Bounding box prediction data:
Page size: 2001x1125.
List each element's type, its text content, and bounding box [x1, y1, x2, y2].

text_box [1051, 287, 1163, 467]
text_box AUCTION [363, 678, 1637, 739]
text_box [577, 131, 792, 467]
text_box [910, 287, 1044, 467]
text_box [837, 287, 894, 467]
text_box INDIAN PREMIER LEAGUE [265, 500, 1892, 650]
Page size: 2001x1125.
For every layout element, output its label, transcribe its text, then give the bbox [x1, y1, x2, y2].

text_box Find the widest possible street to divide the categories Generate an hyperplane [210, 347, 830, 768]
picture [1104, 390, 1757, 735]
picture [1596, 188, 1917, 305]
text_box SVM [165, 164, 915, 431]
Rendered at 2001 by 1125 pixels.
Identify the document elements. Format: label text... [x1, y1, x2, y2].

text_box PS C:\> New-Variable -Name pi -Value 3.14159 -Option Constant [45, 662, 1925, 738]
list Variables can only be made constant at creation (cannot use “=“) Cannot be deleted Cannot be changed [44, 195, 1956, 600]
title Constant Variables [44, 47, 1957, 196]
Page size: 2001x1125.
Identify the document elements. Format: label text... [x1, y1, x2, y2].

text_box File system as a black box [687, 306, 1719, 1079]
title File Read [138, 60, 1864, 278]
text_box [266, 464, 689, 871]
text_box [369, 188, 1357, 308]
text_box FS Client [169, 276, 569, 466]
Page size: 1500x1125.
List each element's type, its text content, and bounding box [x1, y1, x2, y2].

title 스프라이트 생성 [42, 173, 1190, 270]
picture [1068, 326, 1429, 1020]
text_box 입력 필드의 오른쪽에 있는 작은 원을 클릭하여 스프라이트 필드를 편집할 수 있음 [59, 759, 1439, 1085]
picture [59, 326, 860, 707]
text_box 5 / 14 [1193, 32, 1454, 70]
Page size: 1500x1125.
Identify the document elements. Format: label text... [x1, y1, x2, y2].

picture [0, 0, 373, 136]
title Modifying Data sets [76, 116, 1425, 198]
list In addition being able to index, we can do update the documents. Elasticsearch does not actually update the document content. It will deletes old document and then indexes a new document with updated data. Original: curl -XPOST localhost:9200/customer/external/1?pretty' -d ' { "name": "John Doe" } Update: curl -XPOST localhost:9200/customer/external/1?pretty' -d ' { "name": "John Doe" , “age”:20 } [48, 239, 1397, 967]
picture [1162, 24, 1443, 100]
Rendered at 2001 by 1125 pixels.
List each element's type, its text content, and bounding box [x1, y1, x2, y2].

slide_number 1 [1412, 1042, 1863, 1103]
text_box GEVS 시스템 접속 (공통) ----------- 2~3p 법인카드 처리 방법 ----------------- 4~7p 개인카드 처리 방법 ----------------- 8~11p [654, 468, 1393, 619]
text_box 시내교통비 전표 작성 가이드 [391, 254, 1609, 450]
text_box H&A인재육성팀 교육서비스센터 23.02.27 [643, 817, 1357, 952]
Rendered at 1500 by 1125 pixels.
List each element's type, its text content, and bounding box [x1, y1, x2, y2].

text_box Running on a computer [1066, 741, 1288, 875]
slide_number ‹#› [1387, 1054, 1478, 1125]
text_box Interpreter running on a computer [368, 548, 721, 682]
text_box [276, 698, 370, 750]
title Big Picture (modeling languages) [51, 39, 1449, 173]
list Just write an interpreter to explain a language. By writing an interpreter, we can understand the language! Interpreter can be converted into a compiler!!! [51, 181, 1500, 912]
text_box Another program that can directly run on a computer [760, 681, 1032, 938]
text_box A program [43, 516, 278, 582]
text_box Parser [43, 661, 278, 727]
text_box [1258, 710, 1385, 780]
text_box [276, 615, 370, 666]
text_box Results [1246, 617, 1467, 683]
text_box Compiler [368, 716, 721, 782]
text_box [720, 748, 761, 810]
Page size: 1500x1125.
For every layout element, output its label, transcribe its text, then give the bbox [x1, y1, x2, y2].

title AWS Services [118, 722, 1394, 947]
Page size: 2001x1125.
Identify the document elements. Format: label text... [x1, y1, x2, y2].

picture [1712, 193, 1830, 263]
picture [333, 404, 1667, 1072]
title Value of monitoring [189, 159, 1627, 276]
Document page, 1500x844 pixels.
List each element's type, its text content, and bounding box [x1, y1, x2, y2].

Exercise description: Single out each line of the records above with the string "pixels" in it, and copy it.

Exercise result:
Rendered at 2001 by 1125 pixels.
Rendered at 2001 by 1125 pixels.
Rendered at 1500 by 1125 pixels.
Document page, 1500x844 pixels.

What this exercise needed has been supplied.